Baden-Württemberg Honors Dialectology Pioneer Hubert Klausmann with Staufer Medal

Baden-Württemberg Honors Dialectology Pioneer Hubert Klausmann with Staufer Medal

Detailed old map of Baden-Württemberg, Germany, with text at the top and bottom, showing roads, cities, and geographical features.

Baden-Württemberg Honors Dialectology Pioneer Hubert Klausmann with Staufer Medal

Baden-Württemberg's Premier Awards Professor Hubert Klausmann the Staufer Medal in Gold

Premier Winfried Kretschmann has awarded the Staufer Medal in Gold to Professor Dr. Hubert Klausmann, a renowned expert in dialectology who until his retirement served as Professor of Folk Dialectology at the University of Tübingen. Klausmann has dedicated his career to documenting, researching, and preserving regional dialects, with a particular focus on those of southwestern Germany.

When it comes to dialects in Baden-Württemberg, Professor Dr. Hubert Klausmann is the preeminent linguist. For decades, he has studied how and where people across the region "gschwätz"—listening closely to their speech, collecting data, and analyzing linguistic patterns.

"Professor Klausmann is the leading authority on dialects in Baden-Württemberg. He truly 'listens to how people speak' and has spent decades documenting and interpreting the way we communicate in this region," said Premier Kretschmann on March 18, 2026, at Villa Reitzenstein. "He has made an invaluable contribution to preserving the linguistic diversity and authenticity of Baden-Württemberg. Professor Klausmann has a remarkable ability to explain how we speak—and why."

Kretschmann emphasized that Klausmann has consistently highlighted the naturalness of dialect and regional speech. His research has centered on Alemannic dialects in Baden-Württemberg, Vorarlberg, Liechtenstein, and Bavaria, as well as the previously understudied Franconian dialects in northern Baden-Württemberg. He has also explored the origins of local surnames, publishing extensively and delivering lectures on these topics. A standout achievement is the "Spoken Language Atlas of Baden-Württemberg", an online resource developed by Tübingen's "Language in Southwestern Germany" research unit, which Klausmann led.

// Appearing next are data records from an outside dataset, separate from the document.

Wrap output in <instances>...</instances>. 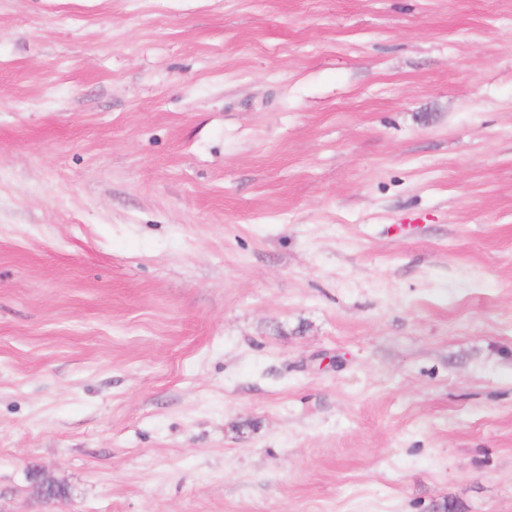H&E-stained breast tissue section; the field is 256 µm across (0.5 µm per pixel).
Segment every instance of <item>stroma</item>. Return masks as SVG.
I'll list each match as a JSON object with an SVG mask.
<instances>
[{
  "mask_svg": "<svg viewBox=\"0 0 512 512\" xmlns=\"http://www.w3.org/2000/svg\"><path fill=\"white\" fill-rule=\"evenodd\" d=\"M0 512H512V0H0Z\"/></svg>",
  "mask_w": 512,
  "mask_h": 512,
  "instance_id": "obj_1",
  "label": "stroma"
}]
</instances>
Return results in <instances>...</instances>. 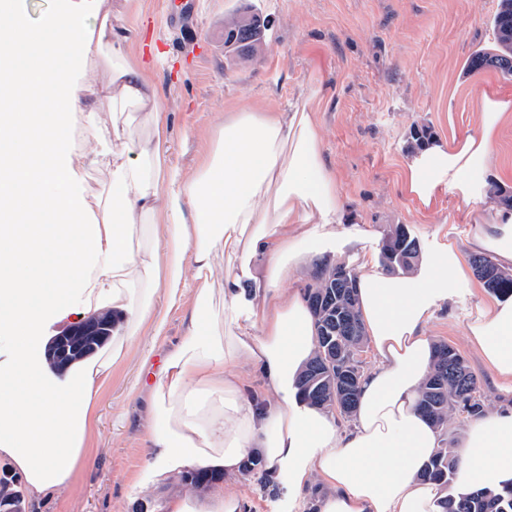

"Through his engaging and accessible approach, Professor Klausmann makes complex linguistic research understandable to a broad, non-academic audience," the premier noted. "I am deeply grateful for his outstanding commitment to Baden-Württemberg's dialects, his role in our Dialect Initiative, and his contributions as an advisor on dialect policy."

Born and raised in Breisach am Rhein, Klausmann studied Romance and Germanic philology at the University of Freiburg. His passion for linguistics and language geography was sparked during a study abroad program in Grenoble, in the French Alps. He later focused his doctoral research on the Breisgau dialects of his home region.

From 1980 to 2000, Klausmann contributed to the Vorarlberg Language Atlas. Alongside his career as a German and French teacher at a grammar school in Ellwangen (1985–2018), he earned his postdoctoral qualification (Habilitation) in 2000 at the University of Bayreuth and was appointed extraordinary professor of linguistics in 2006. In 2009, he joined Tübingen's Ludwig Uhland Institute for Empirical Cultural Studies in a part-time capacity, where he later became extraordinary professor of folk dialectology in 2014. There, he served as academic director of the "Language in Southwestern Germany" research unit.

In April 2025, Klausmann and Premier Kretschmann unveiled Baden-Württemberg's Dialect Strategy. He is also a member of the state government's Dialect Advisory Council.

In the "Linguistic Everyday Life II" project, Professor Klausmann focused on digitizing the Arno Ruoff Archive. The archive houses well over 1,000 historic reel-to-reel recordings along with their transcripts. Dating back to the 1950s, the recordings preserve the voices of speakers from more than 500 locations across Baden-Württemberg, Bavarian Swabia, Vorarlberg, and Liechtenstein. Among the project's key objectives were the online publication of the five-volume Linguistic Atlas and a digital, "spoken" dialect atlas of Baden-Württemberg. "It's fascinating to listen or look up the different expressions and words used across our region for the very same thing," emphasized the state premier. Additionally, the project produced an audiobook publication, serving as a dialect-spoken testament to the era.